Music Review: Silverchair — Young Modern

It was with some trepidation that I dropped Young Modern, the latest album by Silverchair, into my home stereo. One a devoted fan of the band, and especially of their talented front man Daniel Johns, I’m sorry to say that I’d lost the taste for the direction that he seemed determined to aim his musical sights.

Of course, I understand that a truly talented musician cannot keep repeating themselves and trying to maintain the same exact sound throughout their life and career, but when you work your way down a particular path for your first four albums and have as solid of a fan base as you can ever imagine… only to throw everyone a gigantic curveball and send your fifth album out on sonic ledges you’ve never even hinted at.

Seriously, the difference between the first four Silverchair albums and their fifth, Diorama, were jaw dropping. I’m not saying that the music on that album wasn’t beautiful and unique in a lovely way, but I’m also not sure that it wouldn’t be as jarring a listen to unprepared ears as it would be if Metallica suddenly decided that bluegrass was the perfect direction to head next.

It was just… weird and something that made me shy away from listening to Silverchair for quite a while. Of course, the fact that Silverchair seemed to drop off the face of the earth for a number of years — due to Daniel Johns health concerns — made it easier to dismiss the band as something akin to a rock engine that had seriously blown a gasket and was stranded along the road of my memory.

Of course, this all brings us to the point where I’m now listening to Young Modern, Silverchair’s latest album, and finally beginning to understand why the sonic detour that was Diorama was necessary. Merged into the churning guitar riffs and sublime rock sensibilities of the earlier incarnation of Silverchair, I can now hear the fruits of melody and lush instrumental harmonies that seem to have been born of that album’s seed.

While not as mainstream as their previous albums — minus, of course, DioramaYoung Modern is a damn nice album. Filled with moments of frantic guitar hooks, bouncy keyboards, and enough sheer talent flowing out of an apparently healthy and rejuvenated Daniel Johns to light up half the world… I just love it.

Having said that, I don’t think that this album will bring the band back to the heights of Frogstomp, Freak Show, or Neon Ballroom. No, those days are over and done with I’m afraid. What it will do — what it does do, actually, and quite well — is signal that this is a band determined to grow and allow itself and its sound to become whatever its slender muse of a front man can dream of…

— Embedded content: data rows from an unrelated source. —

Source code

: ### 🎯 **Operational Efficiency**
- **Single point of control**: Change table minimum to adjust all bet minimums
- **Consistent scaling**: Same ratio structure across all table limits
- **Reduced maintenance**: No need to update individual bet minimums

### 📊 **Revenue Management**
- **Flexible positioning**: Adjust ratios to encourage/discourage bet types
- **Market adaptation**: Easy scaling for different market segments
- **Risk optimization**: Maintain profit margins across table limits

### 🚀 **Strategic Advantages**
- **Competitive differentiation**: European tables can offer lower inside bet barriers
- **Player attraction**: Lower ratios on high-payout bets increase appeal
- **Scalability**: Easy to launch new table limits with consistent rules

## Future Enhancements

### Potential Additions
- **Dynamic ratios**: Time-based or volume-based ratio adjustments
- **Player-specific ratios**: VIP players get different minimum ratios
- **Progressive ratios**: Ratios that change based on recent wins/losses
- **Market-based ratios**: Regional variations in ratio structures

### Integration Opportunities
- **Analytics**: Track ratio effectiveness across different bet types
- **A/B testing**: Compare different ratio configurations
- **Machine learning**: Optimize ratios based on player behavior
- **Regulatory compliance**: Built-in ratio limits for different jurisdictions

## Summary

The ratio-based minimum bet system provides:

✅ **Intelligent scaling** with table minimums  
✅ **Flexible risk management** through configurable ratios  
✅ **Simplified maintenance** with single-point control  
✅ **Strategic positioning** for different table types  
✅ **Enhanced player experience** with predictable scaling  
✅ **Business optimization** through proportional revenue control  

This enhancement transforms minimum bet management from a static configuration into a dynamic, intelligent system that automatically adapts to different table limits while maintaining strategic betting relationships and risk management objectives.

I think I’m finally at a place and an age in my life when I can honestly say that that is pretty much all I can ever ask of a band. That, and whether it is okay or not if I climb back aboard and be counted as one of their fans, so that I can enjoy the ride as well.

Silverchair’s Young Modern is a really good album by a damned good band. I’m glad to see these guys back to playing rock music, and I’m glad I had a chance to review this album.